The Medscape article reviews earlier guidance issued by the American Society of Anesthesiologists (ASA) in June 2023, which recommended holding GLP-1 RAs for one half-life due to concerns about aspiration events, though such events were rare. At that time, standard ASA fasting guidelines—eight hours after a full meal—remained in place. The new consensus states that halting GLP-1 RAs for a single half-life is insufficient to reverse delayed gastric emptying, especially with long-acting drugs like dulaglutide, semaglutide, and tirzepatide.
According to Medscape, discontinuing these medications for several weeks may be required to normalize gastric motility. However, doing so in patients with type 2 diabetes could impair glycemic control, a factor linked to poorer postoperative outcomes. For patients using GLP-1 RAs for weight loss, stopping and restarting the medications may lead to gastrointestinal side effects or necessitate gradual dose reescalation, which can be logistically difficult.

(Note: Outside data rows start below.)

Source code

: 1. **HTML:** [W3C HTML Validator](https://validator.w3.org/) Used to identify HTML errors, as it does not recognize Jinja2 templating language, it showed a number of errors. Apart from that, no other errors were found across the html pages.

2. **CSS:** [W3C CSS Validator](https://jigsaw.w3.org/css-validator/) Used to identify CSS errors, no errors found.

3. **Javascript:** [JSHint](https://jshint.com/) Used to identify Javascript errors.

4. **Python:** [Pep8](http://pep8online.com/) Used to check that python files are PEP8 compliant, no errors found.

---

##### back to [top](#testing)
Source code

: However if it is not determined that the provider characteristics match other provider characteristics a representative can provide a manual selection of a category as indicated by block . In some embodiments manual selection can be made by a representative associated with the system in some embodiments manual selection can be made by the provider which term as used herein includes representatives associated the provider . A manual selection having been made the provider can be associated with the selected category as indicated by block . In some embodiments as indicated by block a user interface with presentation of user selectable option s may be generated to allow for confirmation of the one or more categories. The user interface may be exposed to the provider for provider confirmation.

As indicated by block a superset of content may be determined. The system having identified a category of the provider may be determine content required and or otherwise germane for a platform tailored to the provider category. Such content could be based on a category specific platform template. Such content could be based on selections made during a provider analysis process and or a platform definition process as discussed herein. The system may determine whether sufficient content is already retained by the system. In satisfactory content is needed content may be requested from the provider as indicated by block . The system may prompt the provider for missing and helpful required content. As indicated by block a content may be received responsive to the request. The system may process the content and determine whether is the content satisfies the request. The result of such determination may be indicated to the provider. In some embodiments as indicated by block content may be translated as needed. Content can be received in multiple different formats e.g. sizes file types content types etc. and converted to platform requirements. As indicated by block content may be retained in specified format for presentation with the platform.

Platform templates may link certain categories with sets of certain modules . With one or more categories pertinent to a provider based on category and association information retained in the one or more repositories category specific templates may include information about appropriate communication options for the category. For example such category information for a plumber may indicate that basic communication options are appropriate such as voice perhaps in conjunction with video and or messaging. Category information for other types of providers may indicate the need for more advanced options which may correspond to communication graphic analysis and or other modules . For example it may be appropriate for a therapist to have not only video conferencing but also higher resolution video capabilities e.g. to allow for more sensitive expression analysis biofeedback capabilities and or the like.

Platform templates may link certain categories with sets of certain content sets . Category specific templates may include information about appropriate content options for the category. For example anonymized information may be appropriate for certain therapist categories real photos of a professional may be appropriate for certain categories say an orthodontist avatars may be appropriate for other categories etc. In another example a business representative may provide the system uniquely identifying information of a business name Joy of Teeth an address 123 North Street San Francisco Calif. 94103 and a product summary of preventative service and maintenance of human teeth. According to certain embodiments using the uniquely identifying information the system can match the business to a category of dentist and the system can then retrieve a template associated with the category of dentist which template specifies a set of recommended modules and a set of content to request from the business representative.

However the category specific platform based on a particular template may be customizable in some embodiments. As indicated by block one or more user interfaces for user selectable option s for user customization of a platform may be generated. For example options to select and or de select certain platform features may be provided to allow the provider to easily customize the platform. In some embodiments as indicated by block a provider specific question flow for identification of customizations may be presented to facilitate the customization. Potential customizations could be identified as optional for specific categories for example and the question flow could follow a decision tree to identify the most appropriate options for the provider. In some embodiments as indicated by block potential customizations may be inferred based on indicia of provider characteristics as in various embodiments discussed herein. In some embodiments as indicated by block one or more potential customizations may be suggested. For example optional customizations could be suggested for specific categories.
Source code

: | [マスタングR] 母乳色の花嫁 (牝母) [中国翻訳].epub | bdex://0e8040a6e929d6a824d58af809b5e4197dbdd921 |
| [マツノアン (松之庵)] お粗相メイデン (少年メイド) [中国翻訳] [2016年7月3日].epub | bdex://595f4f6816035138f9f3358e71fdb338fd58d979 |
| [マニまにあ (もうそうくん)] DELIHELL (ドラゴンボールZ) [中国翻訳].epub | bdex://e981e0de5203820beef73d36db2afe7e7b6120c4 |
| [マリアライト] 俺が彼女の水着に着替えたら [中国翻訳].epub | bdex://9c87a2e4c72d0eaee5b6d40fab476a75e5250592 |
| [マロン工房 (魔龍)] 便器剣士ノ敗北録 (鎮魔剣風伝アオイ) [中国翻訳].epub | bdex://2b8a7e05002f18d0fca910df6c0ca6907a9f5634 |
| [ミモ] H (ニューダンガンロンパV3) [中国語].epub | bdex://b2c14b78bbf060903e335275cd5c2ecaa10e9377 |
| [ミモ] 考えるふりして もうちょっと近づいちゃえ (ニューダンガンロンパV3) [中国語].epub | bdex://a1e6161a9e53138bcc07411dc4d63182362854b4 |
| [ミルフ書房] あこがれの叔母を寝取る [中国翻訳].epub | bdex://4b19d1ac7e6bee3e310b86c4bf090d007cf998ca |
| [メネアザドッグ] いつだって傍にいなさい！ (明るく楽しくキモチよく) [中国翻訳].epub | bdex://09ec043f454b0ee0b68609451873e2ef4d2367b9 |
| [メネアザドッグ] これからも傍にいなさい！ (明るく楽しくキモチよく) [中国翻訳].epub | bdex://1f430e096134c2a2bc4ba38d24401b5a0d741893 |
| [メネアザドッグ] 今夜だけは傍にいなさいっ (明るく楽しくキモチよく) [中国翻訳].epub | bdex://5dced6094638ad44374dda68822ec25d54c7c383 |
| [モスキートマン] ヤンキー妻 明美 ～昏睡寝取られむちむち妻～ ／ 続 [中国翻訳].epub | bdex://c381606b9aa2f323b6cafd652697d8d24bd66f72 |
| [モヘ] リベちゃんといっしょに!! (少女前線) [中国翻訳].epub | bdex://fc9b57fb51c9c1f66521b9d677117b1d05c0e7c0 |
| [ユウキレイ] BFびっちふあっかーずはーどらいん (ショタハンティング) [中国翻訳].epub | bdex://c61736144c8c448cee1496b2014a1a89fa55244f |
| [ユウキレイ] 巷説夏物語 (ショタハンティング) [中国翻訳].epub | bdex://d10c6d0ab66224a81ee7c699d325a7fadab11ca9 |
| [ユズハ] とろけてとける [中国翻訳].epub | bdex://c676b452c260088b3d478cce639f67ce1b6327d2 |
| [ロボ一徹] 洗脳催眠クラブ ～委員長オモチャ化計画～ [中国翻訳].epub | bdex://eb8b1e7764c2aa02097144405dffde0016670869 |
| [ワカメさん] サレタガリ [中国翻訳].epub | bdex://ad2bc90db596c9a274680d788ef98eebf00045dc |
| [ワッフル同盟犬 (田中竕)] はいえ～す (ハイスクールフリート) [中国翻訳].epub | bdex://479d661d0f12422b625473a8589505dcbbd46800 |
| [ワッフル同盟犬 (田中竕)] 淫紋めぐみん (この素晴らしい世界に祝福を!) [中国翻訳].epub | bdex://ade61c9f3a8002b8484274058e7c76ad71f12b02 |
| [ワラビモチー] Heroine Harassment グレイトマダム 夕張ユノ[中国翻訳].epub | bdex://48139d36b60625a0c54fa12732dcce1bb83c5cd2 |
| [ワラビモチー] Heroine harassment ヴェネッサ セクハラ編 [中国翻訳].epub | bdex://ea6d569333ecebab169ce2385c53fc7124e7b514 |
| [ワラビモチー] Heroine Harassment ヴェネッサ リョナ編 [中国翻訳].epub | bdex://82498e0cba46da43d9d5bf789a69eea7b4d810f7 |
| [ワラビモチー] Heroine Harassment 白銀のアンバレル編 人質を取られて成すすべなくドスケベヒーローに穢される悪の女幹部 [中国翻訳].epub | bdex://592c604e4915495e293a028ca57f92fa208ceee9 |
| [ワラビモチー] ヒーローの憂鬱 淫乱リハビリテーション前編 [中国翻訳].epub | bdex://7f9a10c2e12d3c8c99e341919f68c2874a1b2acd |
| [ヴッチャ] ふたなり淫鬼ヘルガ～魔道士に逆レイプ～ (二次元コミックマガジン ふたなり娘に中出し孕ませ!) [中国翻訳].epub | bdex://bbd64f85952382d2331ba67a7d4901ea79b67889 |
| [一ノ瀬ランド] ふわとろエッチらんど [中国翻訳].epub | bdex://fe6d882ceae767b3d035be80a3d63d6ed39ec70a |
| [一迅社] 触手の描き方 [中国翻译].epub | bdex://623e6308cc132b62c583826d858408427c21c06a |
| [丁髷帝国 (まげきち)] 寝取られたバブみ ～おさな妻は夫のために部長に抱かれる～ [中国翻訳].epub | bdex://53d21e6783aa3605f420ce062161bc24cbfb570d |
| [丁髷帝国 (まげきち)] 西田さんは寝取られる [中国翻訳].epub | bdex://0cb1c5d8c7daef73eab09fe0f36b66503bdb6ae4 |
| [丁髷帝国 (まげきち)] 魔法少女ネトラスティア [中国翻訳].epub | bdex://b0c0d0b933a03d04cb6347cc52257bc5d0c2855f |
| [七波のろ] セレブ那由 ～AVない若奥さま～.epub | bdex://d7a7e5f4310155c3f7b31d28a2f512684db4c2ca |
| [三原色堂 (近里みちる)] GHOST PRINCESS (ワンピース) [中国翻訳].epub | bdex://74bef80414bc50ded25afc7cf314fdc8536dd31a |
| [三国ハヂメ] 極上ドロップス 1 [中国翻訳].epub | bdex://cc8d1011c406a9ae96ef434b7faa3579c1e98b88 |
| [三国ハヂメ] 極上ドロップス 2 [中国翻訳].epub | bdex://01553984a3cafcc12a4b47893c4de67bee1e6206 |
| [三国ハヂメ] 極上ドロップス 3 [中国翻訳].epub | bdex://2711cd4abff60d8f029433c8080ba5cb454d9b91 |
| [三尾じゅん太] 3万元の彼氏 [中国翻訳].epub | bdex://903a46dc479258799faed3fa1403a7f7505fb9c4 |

The article notes that updated guidance issued in October 2024 by ASA and other professional societies allowed GLP-1 RA continuation in patients without elevated risk. Patients at higher risk were defined as those in the escalation phase, on higher doses or weekly dosing, and with active gastrointestinal symptoms. These patients were advised to follow a 24-hour liquid diet. However, some experts questioned this stratification, citing a lack of evidence correlating dose regimen or treatment phase with increased gastric content, and noted that the absence of symptoms does not guarantee gastric emptying.